### To-do item:
Transcribe every record verbatim; no pictures.

### Dataset:
------------------------------------------------

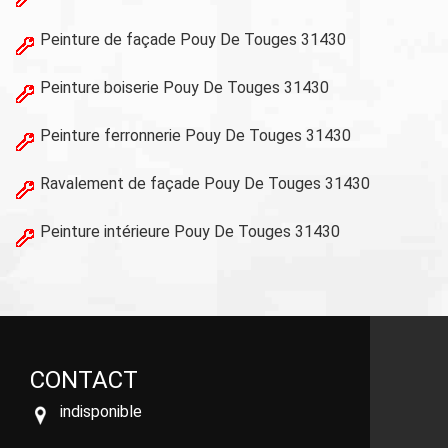
Peinture de façade Pouy De Touges 31430
Peinture boiserie Pouy De Touges 31430
Peinture ferronnerie Pouy De Touges 31430
Ravalement de façade Pouy De Touges 31430
Peinture intérieure Pouy De Touges 31430
CONTACT
indisponible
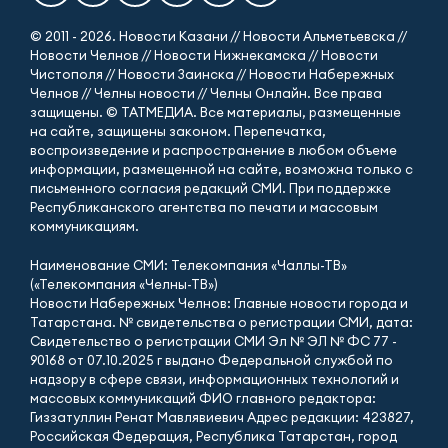
© 2011 - 2026. Новости Казани // Новости Альметьевска //
Новости Челнов // Новости Нижнекамска // Новости
Чистополя // Новости Заинска // Новости Набережных
Челнов // Челны новости // Челны Онлайн. Все права
защищены. © ТАТМЕДИА. Все материалы, размещенные
на сайте, защищены законом. Перепечатка,
воспроизведение и распространение в любом объеме
информации, размещенной на сайте, возможна только с
письменного согласия редакций СМИ. При поддержке
Республиканского агентства по печати и массовым
коммуникациям.
Наименование СМИ: Телекомпания «Чаллы-ТВ»
(«Телекомпания «Челны-ТВ»)
Новости Набережных Челнов: Главные новости города и
Татарстана. № свидетельства о регистрации СМИ, дата:
Свидетельство о регистрации СМИ Эл № ЭЛ № ФС 77 -
90168 от 07.10.2025 г выдано Федеральной службой по
надзору в сфере связи, информационных технологий и
массовых коммуникаций ФИО главного редактора:
Гиззатуллин Ренат Мавлявиевич Адрес редакции: 423827,
Российская Федерация, Республика Татарстан, город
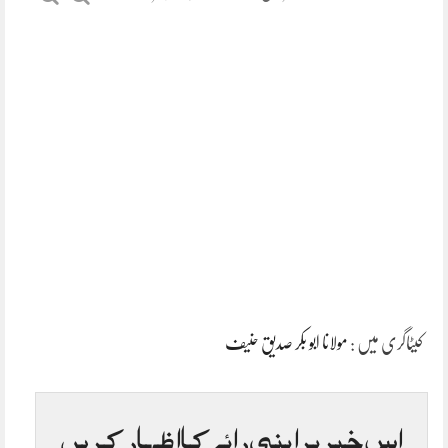
کیٹاگری میں :
مولانا ابو بکر صدیق حنیف
اس خبر پر اپنی رائے کا اظہار کریں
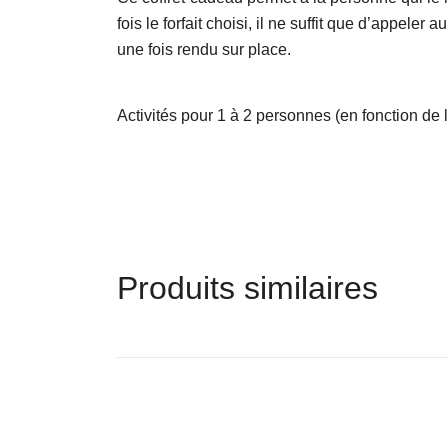
fois le forfait choisi, il ne suffit que d’appele
une fois rendu sur place.
Activités pour 1 à 2 personnes (en fonction de l’
Produits similaires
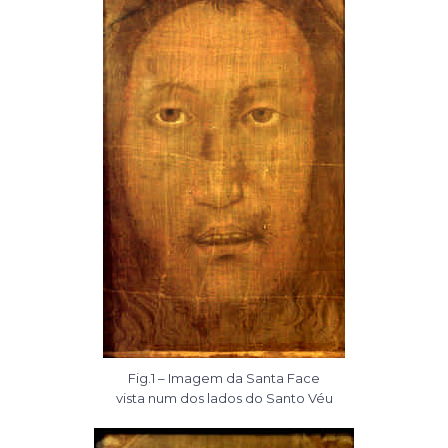
Fig.1 – Imagem da Santa Face
vista num dos lados do Santo Véu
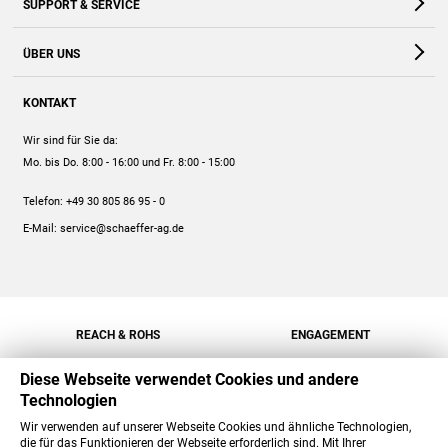
SUPPORT & SERVICE
Webshop
Kontakt
ÜBER UNS
FAQ
Unternehmen
Online-Hilfe
KONTAKT
Historie
Anleitungen
Wir sind für Sie da:
Engagement
Preise
Mo. bis Do. 8:00 - 16:00
und Fr. 8:00 - 15:00
Jobs
Mengenrabatt
Telefon:
+49 30 805 86 95 - 0
Versand
E-Mail:
service@schaeffer-ag.de
REACH & ROHS
ENGAGEMENT
Diese Webseite verwendet Cookies und andere
Technologien
Wir verwenden auf unserer Webseite Cookies und ähnliche Technologien,
die für das Funktionieren der Webseite erforderlich sind. Mit Ihrer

------------------------------------------------

### Response to this task:
Peinture de façade Pouy De Touges 31430
Peinture boiserie Pouy De Touges 31430
Peinture ferronnerie Pouy De Touges 31430
Ravalement de façade Pouy De Touges 31430
Peinture intérieure Pouy De Touges 31430
CONTACT
indisponible
© 2011 - 2026. Новости Казани // Новости Альметьевска //
Новости Челнов // Новости Нижнекамска // Новости
Чистополя // Новости Заинска // Новости Набережных
Челнов // Челны новости // Челны Онлайн. Все права
защищены. © ТАТМЕДИА. Все материалы, размещенные
на сайте, защищены законом. Перепечатка,
воспроизведение и распространение в любом объеме
информации, размещенной на сайте, возможна только с
письменного согласия редакций СМИ. При поддержке
Республиканского агентства по печати и массовым
коммуникациям.
Наименование СМИ: Телекомпания «Чаллы-ТВ»
(«Телекомпания «Челны-ТВ»)
Новости Набережных Челнов: Главные новости города и
Татарстана. № свидетельства о регистрации СМИ, дата:
Свидетельство о регистрации СМИ Эл № ЭЛ № ФС 77 -
90168 от 07.10.2025 г выдано Федеральной службой по
надзору в сфере связи, информационных технологий и
массовых коммуникаций ФИО главного редактора:
Гиззатуллин Ренат Мавлявиевич Адрес редакции: 423827,
Российская Федерация, Республика Татарстан, город
کیٹاگری میں :
مولانا ابو بکر صدیق حنیف
اس خبر پر اپنی رائے کا اظہار کریں
fois le forfait choisi, il ne suffit que d’appele
une fois rendu sur place.
Activités pour 1 à 2 personnes (en fonction de l’
Produits similaires
Fig.1 – Imagem da Santa Face
vista num dos lados do Santo Véu
SUPPORT & SERVICE
Webshop
Kontakt
ÜBER UNS
FAQ
Unternehmen
Online-Hilfe
KONTAKT
Historie
Anleitungen
Wir sind für Sie da:
Engagement
Preise
Mo. bis Do. 8:00 - 16:00
und Fr. 8:00 - 15:00
Jobs
Mengenrabatt
Telefon:
+49 30 805 86 95 - 0
Versand
E-Mail:
service@schaeffer-ag.de
REACH & ROHS
ENGAGEMENT
Diese Webseite verwendet Cookies und andere
Technologien
Wir verwenden auf unserer Webseite Cookies und ähnliche Technologien,
die für das Funktionieren der Webseite erforderlich sind. Mit Ihrer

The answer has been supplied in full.